● **PROMPT A**
Write out the agent documentation below word for word, from "Supported Jinja2 features: - Variable" to "rate limit, etc.)".
● **PROMPT B**
Answer these questions using the agent documentation below, one answer per line, marked like the questions:
(i) What does the max_tokens setting control?
(ii) Which syntax do agent docstrings use?
(iii) Which exception does the error-handling code catch for a Pydantic parsing error?
● **PROMPT C**
In the agent documentation below, condense the paragraph beginning "Agents can be configured with" into a single short sentence that keeps its main facts.

● **SUPPLIED PASSAGE**
::::::::::

Function Description
@agent Convert function to AI agent
execute_code() Generate and execute Python code

Configuration

Agents can be configured with: - model: LLM model to use - temperature: Sampling temperature - max_tokens: Maximum response tokens

Example:

@agent(model="gpt-4o", temperature=0.5)
async def my_agent(query: str) -> str:
    '''Answer: {{ query }}'''
    pass

Type Support

Supported return types:

Type Example Description
str -> str Plain text response
int -> int Integer value
float -> float Floating point number
bool -> bool Boolean value
list[T] -> list[str] List of items
dict -> dict Dictionary
BaseModel -> Person Pydantic model
Optional[T] -> Optional[str] Optional value

Template Syntax

Agent docstrings use Jinja2 syntax:

@agent
async def greet(name: str, time: str = "morning") -> str:
    '''
    Good {{ time }}, {{ name }}!
    {% if time == "evening" %}
    Hope you had a great day.
    {% endif %}
    '''
    pass

Supported Jinja2 features: - Variable interpolation: {{ variable }} - Conditionals: {% if condition %} - Loops: {% for item in items %} - Filters: {{ text|upper }}

Error Handling

All agents can raise these exceptions:

from litellm import APIError
from pydantic import ValidationError

try:
    result = await my_agent("input")
except APIError as e:
    # LLM API error (auth, rate limit, etc.)
    print(f"API error: {e}")
except ValidationError as e:
    # Pydantic parsing error
    print(f"Validation error: {e}")
except Exception as e:
    # Other errors
    print(f"Unexpected error: {e}")

::::::::::

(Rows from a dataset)
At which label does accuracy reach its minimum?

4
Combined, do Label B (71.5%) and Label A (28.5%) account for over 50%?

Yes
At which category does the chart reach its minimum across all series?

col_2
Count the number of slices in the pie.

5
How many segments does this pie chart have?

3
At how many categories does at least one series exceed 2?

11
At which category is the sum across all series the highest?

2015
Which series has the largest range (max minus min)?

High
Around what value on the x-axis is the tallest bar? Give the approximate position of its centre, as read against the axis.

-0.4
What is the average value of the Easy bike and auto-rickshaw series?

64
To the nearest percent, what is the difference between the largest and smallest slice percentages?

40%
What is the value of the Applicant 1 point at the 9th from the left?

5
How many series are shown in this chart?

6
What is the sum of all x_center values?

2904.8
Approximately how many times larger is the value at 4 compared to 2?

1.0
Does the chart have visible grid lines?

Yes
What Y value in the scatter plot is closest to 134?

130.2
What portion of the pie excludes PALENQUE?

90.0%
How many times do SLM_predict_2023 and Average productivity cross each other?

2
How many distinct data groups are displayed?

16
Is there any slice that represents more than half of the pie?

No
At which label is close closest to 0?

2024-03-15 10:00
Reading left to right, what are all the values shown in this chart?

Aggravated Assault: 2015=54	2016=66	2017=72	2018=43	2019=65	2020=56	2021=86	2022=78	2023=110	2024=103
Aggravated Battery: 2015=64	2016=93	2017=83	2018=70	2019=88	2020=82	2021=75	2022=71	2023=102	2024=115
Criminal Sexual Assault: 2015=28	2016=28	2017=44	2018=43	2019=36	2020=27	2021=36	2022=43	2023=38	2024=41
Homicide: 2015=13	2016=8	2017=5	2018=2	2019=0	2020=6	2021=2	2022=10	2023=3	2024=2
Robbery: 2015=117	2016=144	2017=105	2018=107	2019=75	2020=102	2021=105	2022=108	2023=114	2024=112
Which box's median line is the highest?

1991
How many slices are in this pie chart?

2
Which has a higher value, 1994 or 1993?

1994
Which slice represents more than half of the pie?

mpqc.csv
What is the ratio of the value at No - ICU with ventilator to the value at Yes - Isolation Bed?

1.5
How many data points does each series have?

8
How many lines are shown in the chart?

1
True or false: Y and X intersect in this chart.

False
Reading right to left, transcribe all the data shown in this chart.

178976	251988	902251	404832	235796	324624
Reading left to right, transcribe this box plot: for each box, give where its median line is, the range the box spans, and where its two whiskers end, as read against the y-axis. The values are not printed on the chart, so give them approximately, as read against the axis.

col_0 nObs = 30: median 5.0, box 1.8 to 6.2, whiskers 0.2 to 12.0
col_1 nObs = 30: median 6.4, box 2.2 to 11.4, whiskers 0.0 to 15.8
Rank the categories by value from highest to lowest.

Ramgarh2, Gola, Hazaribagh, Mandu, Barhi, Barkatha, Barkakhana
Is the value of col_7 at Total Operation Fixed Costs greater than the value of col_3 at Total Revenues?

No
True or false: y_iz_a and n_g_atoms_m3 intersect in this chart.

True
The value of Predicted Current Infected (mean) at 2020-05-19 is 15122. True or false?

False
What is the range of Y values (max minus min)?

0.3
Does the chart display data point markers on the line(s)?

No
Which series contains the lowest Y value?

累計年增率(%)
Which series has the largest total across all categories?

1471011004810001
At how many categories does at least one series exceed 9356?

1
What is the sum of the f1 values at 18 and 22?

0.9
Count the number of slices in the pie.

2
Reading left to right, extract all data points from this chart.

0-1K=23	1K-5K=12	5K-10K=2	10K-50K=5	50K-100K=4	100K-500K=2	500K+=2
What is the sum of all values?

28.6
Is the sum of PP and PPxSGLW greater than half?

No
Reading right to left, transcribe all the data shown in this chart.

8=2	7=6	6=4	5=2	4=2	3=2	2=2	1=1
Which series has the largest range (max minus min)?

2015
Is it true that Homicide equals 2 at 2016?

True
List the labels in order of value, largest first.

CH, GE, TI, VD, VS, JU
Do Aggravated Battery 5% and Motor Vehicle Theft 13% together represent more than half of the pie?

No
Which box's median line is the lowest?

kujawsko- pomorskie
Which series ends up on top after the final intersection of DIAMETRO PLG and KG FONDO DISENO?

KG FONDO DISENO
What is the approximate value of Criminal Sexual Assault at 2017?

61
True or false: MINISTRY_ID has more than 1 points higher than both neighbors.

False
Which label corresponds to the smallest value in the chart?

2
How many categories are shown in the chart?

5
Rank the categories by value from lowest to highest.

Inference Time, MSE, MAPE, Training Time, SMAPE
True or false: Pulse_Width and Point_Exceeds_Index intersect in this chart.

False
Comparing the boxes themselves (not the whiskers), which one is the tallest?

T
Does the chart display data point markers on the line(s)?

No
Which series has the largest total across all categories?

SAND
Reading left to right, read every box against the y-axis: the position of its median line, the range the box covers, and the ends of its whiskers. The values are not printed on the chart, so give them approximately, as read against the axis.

::::::::::

● **TASK RESPONSE A**
Supported Jinja2 features: - Variable interpolation: {{ variable }} - Conditionals: {% if condition %} - Loops: {% for item in items %} - Filters: {{ text|upper }}

Error Handling

All agents can raise these exceptions:

from litellm import APIError
from pydantic import ValidationError

try:
    result = await my_agent("input")
except APIError as e:
    # LLM API error (auth, rate limit, etc.)

● **TASK RESPONSE B**
(i) The maximum number of response tokens.
(ii) Jinja2 syntax.
(iii) ValidationError.

● **TASK RESPONSE C**
An agent's configuration covers the LLM model, the sampling temperature, and the maximum number of response tokens (max_tokens).